Блистательные эссе о живописи, которыми автор предваряет каждую из сорока пяти глав, не оставляют сомнений в том, что он на редкость глубоко понимает и любит свое высокое ремесло. Но – в соответствии с его же собственной концепцией, о которой речь впереди, – в колониях дозволяется значительно больше, чем в метрополии. Хотя у автора в запасе имеется индульгенция и для живописцев, которые пожелают поставить свой великий замысел выше цеховых условностей: «Великого художника от хорошего профессионала отличает оби лие ошибок – он не боится великих жестов».

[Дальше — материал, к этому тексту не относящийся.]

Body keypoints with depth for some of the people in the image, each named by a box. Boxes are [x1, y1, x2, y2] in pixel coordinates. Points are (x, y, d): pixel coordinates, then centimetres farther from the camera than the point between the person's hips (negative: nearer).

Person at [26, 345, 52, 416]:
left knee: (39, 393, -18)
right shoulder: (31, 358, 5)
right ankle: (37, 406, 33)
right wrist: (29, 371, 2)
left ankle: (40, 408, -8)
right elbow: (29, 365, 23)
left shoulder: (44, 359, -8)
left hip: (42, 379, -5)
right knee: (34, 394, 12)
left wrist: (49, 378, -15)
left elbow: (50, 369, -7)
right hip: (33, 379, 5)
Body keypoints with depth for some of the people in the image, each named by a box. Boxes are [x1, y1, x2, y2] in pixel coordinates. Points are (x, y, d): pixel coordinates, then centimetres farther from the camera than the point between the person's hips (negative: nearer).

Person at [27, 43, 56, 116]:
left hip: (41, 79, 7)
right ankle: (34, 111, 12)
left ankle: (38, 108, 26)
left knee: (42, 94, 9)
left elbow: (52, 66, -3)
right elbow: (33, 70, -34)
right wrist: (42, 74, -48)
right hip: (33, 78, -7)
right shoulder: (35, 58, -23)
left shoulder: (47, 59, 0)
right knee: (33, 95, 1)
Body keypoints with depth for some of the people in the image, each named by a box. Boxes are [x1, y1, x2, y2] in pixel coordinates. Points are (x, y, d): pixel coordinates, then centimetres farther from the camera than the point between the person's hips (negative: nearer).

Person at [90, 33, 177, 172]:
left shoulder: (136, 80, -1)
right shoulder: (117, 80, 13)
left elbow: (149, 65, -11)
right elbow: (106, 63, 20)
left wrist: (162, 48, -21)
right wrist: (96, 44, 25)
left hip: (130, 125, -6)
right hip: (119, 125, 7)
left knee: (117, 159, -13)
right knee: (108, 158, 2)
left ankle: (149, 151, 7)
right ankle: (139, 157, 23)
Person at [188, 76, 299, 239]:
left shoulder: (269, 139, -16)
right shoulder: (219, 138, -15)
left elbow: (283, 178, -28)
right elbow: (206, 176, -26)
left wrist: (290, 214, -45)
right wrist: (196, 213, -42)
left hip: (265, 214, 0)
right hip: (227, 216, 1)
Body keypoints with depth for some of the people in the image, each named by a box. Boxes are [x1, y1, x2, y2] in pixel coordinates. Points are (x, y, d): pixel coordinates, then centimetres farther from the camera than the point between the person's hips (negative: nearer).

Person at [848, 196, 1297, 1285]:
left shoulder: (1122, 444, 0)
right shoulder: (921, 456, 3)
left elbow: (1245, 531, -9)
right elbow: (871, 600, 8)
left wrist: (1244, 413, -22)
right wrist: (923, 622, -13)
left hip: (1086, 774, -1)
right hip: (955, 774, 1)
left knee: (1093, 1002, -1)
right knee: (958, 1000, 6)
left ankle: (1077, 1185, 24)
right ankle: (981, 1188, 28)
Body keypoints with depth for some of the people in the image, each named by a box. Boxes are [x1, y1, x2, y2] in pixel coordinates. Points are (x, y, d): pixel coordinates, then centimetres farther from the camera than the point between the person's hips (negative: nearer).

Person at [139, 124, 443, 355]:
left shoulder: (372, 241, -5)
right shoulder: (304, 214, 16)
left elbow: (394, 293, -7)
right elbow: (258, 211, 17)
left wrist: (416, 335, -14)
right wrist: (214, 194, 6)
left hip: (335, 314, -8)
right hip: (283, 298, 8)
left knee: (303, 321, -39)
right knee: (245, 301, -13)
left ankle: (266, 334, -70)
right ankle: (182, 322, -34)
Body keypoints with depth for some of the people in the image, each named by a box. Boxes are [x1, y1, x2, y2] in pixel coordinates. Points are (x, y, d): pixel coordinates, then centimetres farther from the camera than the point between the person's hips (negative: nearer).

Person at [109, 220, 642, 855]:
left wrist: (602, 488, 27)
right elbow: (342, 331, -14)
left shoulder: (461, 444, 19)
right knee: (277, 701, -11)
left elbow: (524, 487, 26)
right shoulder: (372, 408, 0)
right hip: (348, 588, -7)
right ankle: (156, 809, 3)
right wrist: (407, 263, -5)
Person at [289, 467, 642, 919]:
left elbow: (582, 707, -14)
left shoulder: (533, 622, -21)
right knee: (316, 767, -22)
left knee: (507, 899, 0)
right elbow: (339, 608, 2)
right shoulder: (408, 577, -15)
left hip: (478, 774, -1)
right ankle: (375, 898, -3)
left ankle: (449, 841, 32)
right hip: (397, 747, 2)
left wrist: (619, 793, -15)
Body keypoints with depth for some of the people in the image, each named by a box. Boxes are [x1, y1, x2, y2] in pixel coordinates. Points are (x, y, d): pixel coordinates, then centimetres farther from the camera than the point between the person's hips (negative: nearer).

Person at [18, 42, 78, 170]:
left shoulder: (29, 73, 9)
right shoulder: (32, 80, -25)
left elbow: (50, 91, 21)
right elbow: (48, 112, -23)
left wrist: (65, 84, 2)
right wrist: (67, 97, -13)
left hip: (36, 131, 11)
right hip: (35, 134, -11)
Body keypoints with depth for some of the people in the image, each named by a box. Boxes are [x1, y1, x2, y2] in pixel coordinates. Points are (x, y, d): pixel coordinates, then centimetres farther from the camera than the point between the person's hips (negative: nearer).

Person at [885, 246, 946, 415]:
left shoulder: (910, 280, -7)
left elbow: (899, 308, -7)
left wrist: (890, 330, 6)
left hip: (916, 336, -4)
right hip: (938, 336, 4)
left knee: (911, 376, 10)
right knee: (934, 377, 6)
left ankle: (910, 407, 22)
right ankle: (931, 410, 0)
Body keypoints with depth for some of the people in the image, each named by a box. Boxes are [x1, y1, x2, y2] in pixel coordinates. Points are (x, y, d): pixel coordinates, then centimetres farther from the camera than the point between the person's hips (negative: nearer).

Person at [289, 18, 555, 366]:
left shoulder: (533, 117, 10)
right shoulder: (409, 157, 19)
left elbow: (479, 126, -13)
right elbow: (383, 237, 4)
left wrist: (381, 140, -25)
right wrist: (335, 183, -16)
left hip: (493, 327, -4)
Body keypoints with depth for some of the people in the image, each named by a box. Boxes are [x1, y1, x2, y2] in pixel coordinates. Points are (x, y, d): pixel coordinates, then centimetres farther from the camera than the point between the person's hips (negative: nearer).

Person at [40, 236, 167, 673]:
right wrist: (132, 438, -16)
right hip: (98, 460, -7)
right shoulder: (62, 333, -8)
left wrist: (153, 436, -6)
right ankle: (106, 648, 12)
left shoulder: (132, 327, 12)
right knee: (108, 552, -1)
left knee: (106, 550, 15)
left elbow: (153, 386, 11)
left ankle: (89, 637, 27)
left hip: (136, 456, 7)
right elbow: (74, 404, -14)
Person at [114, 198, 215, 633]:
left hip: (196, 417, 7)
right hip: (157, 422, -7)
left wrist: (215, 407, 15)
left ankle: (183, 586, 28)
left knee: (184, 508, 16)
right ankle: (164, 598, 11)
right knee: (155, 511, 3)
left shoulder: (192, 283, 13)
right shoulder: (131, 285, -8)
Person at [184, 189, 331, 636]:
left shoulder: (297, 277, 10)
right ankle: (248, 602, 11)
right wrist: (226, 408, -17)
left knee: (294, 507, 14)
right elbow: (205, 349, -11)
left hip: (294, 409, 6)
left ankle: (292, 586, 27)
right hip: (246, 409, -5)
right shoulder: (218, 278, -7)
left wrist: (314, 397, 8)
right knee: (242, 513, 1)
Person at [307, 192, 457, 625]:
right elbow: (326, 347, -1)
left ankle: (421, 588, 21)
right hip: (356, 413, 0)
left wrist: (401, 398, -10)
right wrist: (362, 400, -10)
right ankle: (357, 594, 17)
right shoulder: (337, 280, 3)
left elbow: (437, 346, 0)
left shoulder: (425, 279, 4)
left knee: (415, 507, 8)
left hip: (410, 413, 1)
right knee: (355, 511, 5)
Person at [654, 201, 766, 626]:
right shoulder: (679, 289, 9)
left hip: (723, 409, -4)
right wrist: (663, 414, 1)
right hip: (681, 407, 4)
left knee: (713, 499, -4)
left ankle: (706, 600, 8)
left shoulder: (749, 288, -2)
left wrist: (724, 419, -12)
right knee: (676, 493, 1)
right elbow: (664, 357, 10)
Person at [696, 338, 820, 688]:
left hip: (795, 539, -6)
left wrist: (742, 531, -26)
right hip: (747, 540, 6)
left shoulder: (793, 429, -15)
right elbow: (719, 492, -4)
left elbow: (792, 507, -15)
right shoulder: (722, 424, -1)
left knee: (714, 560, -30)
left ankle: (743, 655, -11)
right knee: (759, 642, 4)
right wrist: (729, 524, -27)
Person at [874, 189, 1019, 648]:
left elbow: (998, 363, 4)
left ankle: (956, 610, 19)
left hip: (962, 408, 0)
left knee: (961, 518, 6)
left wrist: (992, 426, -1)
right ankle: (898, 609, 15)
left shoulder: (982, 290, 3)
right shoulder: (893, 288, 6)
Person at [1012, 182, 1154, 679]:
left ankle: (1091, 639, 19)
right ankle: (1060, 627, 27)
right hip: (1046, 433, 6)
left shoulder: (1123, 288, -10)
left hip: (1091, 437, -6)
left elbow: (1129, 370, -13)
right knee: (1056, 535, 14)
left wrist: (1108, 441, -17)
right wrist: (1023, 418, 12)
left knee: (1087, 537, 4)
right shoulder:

Намек поняли и приняли. Максим Кантор не побоялся великого жеста, и за это честь ему и хвала. Он еще раз продемонстрировал, что масштаб личности автора, то есть масштаб проблем, которыми он живет, действительно способен во многом компенсировать ущерб, нанесенный художественными пробелами, чтобы не сказать провалами. Ибо недостаточно художественные фрагменты текста – это просто-напросто те, которые создают у читателя ощу щение скуки и фальши (эти подружки обычно ходят парой).
Я не хочу употреблять столь условные выражения, как «целостность композиции», «стилевое единство», – почему бы и впрямь не сложить вместе, подобно тому как это делается в справедливо ненавидимых М. Кантором инсталляциях, гротеск Анатоля Франса, логику Платона и пламенную энциклопедичность Солженицына? Что за беда, если у Анатоля Франса ирония равно проливает свои лучи на чистых и нечистых, а у М. Кантора его альтер эго, художник Павел Рихтер, не имеет ни единой смешной или унизительной черточки, тогда как его противники только из них и состоят, – почему бы античного героя с картины Давида не поместить среди карикатур Домье? – хуже то, что переносить почти что и нечего: у главного героя нет тела, у него никогда не болит живот, не чешется спина…
Хотя и это бы еще ничего, но он своим присутствием аннигилирует вообще все материальное, в сценах с его участием почти не встретишь слов, которые означали бы физические свойства предметов: мягкий – твердый, холодный – горячий, тусклый – сверкающий, – мир обращается во вместилище чистого духа, словно в каких-нибудь диалогах Платона. Но у Платона оппоненты его любимого героя, софисты, выдвигают мощнейшие концепции: «справедливость есть то, что выгодно сильнейшему», «человек есть мера всех вещей» – оппоненты же Павла Рихтера, московские либералы-западники, «компрадорская интеллигенция», подобно говорящим попугаям, способны лишь повторять те пошлости, которым их обучили их заокеанские хозяева.
Вот такой-то пустячок заставляет, томясь, пробегать десятки и десятки страниц мертвенной интеллектуальной беллетристики, чтобы наконец-то выйти на прямой разговор с автором, неизменно интересным и значительным, несмотря на то что неумелая беллетризация неизбежно снижает доверие к его уму и вкусу. Впрочем, гротеск в «Учебнике рисования» неизменно хорош, есть где отвести душу, наслаждаясь ничтожностью и глупостью тех, кто в реальности, увы, слишком часто с успехом попирает то, что нам с М. Кантором, надеюсь, одинаково дорого, – классическое искусство. Горький сарказм – последняя услада побежденных.
Главная идеологическая заслуга М. Кантора, по-видимому, заключается в том, что он увязал в единую схему глобализацию, уничтожающую традиционные национальные сообщества, и авангард, уничтожающий фигуративное искусство. Надеюсь, нижеследующее изложение этой схемы не будет ее чрезмерным упрощением.
Вопреки пророчеству Герцена о том, что Запад до скончания времен упокоится в мещанстве, низведя искусство до требований мещанской посредственности, некое пассионарное транснациональное ядро западного мира, напротив, активно строит новую империю, в которой весь мир будет служить избранным «гражданам мира», к коим может быть отнесен уж никак не «казах, работающий на молдавском предприятии и женатый на украинке» – все это плебс, истинный гражданин мира – это «француз, женатый на американке, имеющий офис в Швейцарии, нефтяной бизнес в России, грузовой терминал в Латвии, офшорную компанию на Антигуа, а наемных рабочих вербующий в Сербии и Белоруссии». Эта империя и подразумевается под красивым именем единой общечеловеческой цивилизации.